Eider Rock will produce around 300,000 barrels a day of refined petroleum products for export to the U.S. Northeast, creating around 5,000 jobs during construction, and would be completed in 2015. BP and Irving Oil will decide by mid-2009 whether to go ahead with the project as a joint venture.

Irving Oil already operates Canada’s largest refinery in Saint John, producing 300,000 b/d of petroleum products such as diesel and gasoline. As well as the second refinery, Irving is also building a liquefied natural gas import terminal near Saint John with Spanish firm Repsol YPF SA. It’s all part of its plans to build a huge energy hub in the city that would supply energy to markets in the U.S. Northeast.

For BP, the deal comes shortly after the company dramatically increased its position in Canada by acquiring a stake in Husky Energy Inc.’s massive Sunrise oil sands project in exchange for a stake in its Toledo, Ohio, refinery, a deal that appeared to signal a strategic shift back to Canada for the British supermajor. BP is also seeking to refit its Whiting, Ind., refinery to take more Canadian heavy crude.

The Eider Rock refinery agreement is an addition to BP’s other projects, and isn’t intended as a replacement for them, said BP spokeswoman Wendy Silcock. She added that the deal would tie in with BP’s large retail presence in the northeast U.S.

Skunks at the oil boom party

Talk about playing the role of smelly rodent at a garden party! Forget about crude prices hitting $110, ignore the recent surge in natural gas prices that have topped $10, never mind that oil companies have been posting record profits in recent quarters.
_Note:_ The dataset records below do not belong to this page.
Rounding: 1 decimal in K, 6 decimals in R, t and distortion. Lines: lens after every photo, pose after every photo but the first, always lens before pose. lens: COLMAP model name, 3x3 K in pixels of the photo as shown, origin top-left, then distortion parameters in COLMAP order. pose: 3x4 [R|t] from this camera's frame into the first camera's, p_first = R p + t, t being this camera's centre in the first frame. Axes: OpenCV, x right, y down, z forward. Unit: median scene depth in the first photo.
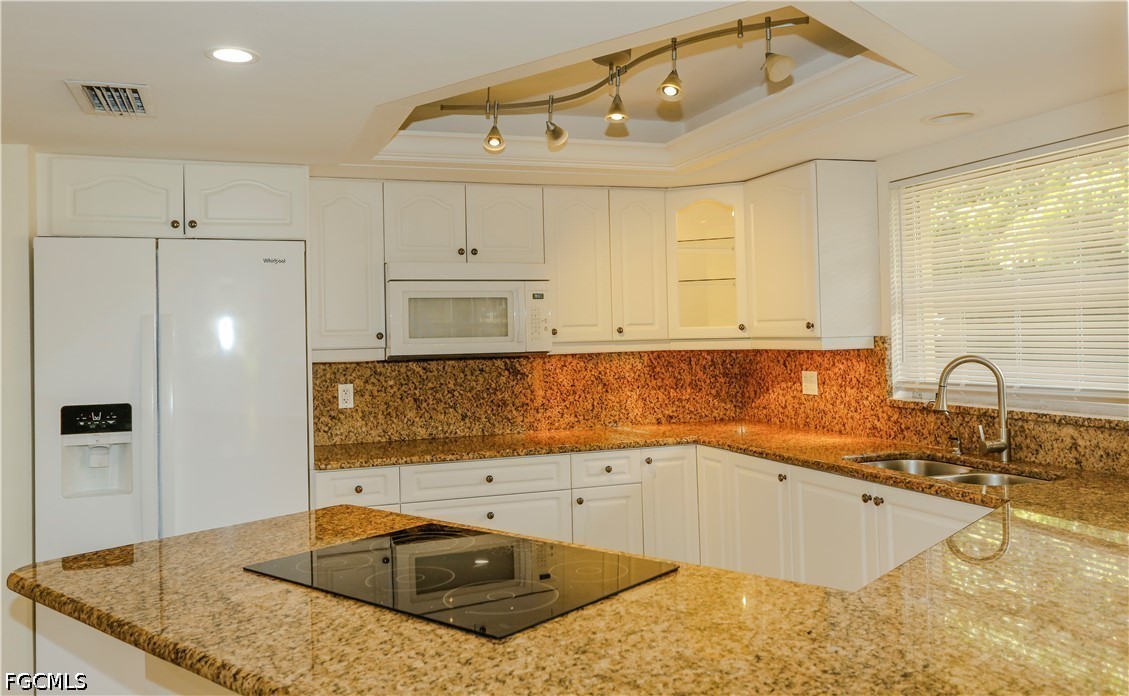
lens RADIAL K [[922.0, 0, 560.1], [0, 922.0, 348.8], [0, 0, 1]] dist [-0.032817, -0.003027]
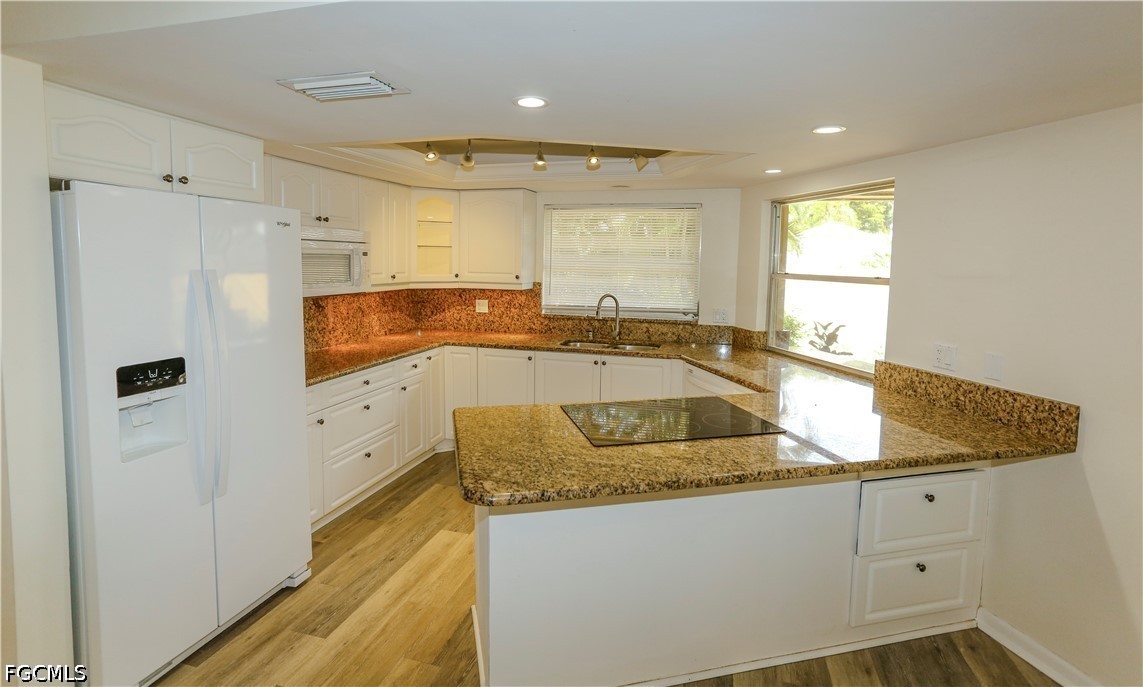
lens RADIAL K [[550.5, 0, 578.3], [0, 550.5, 303.5], [0, 0, 1]] dist [-0.001102, 0.002567]
pose [[0.585301, -0.032249, 0.810174, -0.550281], [-0.014077, 0.998654, 0.049921, -0.028331], [-0.810694, -0.040624, 0.584060, 0.224000]]
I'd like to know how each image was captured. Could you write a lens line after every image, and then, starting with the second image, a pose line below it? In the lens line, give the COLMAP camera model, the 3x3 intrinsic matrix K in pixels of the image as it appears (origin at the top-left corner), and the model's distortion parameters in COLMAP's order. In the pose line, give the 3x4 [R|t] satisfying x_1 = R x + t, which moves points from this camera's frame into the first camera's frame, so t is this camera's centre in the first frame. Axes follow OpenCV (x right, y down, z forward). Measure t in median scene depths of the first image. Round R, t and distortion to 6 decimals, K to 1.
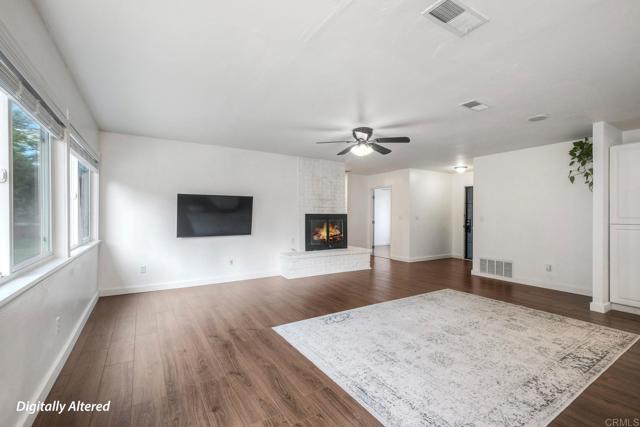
lens RADIAL K [[284.8, 0, 321.3], [0, 284.8, 213.8], [0, 0, 1]] dist [0.000377, 0.001679]
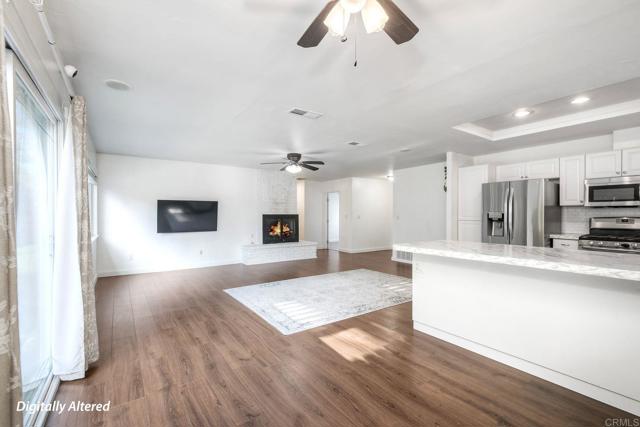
lens RADIAL K [[284.8, 0, 324.5], [0, 284.8, 214.7], [0, 0, 1]] dist [0.000377, 0.001679]
pose [[0.997859, -0.006196, 0.065108, 0.186882], [0.006053, 0.999979, 0.002398, -0.001265], [-0.065121, -0.001999, 0.997875, -0.379043]]
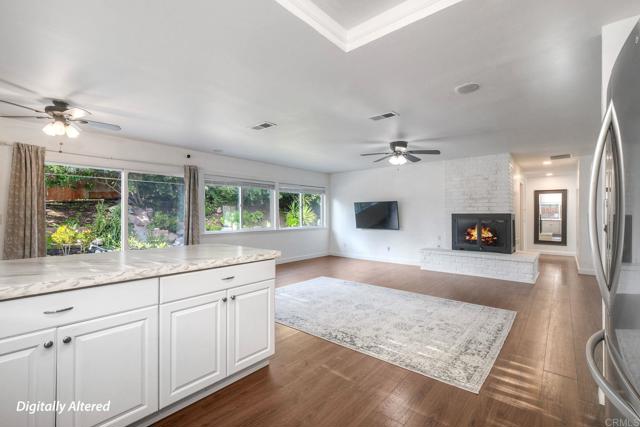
lens RADIAL K [[284.8, 0, 319.4], [0, 284.8, 211.4], [0, 0, 1]] dist [0.000377, 0.001679]
pose [[0.301443, -0.013913, -0.953383, 1.088242], [0.002476, 0.999902, -0.013809, 0.006474], [0.953481, 0.001802, 0.301447, 0.297540]]
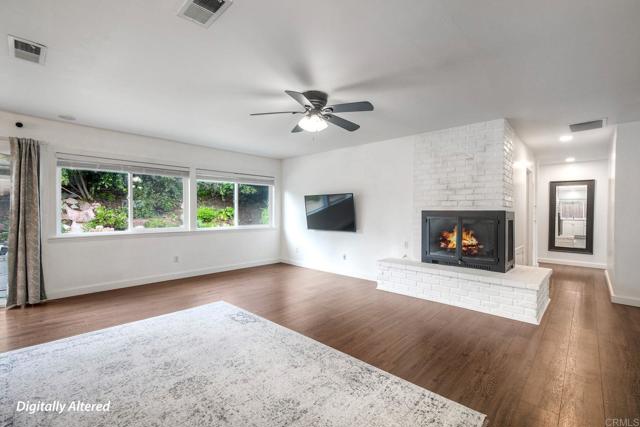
lens RADIAL K [[284.8, 0, 318.4], [0, 284.8, 211.4], [0, 0, 1]] dist [0.000377, 0.001679]
pose [[0.253285, -0.001515, -0.967390, 0.799160], [-0.002945, 0.999993, -0.002337, 0.005955], [0.967387, 0.003440, 0.253279, 0.758466]]
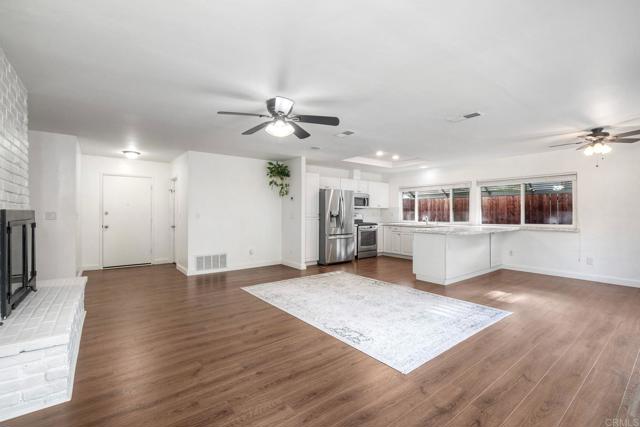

The skunks at John S. Herold Inc. and Harrison Lovegrove & Co. say international oil companies are facing a storm of factors that could bring the good times to an end for the Western majors.
The two companies released their annual assessment of global merger and acquisition activity in the upstream oil and gas industry this week, and warned of a decline in the quality of potential deals aimed at replenishing reserves.
Over the longer term, they added, the stellar profitability of recent years will erode under increasing global tax take, and rising costs.

In 2007, the value of proven reserves – as reflected in acquisitions of companies and assets – remained essentially flat, despite the steep climb in crude prices over the course of the year. If you include the final disposition of assets from OAO Yukos to Russian state-owned firms at below-market value, reserved values actually fell 22 per cent.
The consultants say Western companies are facing a number of challenges, the decline in the value of assets available, rising costs needed to develop those assets, greater taxation rates, and more competition from sovereign wealth funds, like those from oil-rich sheikdoms in the Middle East.

After years of favourable conditions, “the industry has been facing rough seas,” said Christine Juneau, chief operating officer of John S. Herold, and Martin Lovegrove, vice-chairman of Britain’s Standard Chartered Bank, which owns the company that bears his name.

“Access to opportunities has continued to become more restricted and securing approval for project and deal go-aheads has lengthened,” they wrote to clients in a joint letter that was released this week.

Rising costs are required to squeeze crude from unconventional sources like oil sands and deep-water oil sands. Governments around the world have increased their share of oil revenue to 54 per cent from 44 per cent.

Ms. Juneau and Mr. Lovegrove said the industry had better margins at $30 (U.S.) per barrel oil than it did at the end of 2007 with a price of $96 (U.S.) per barrel.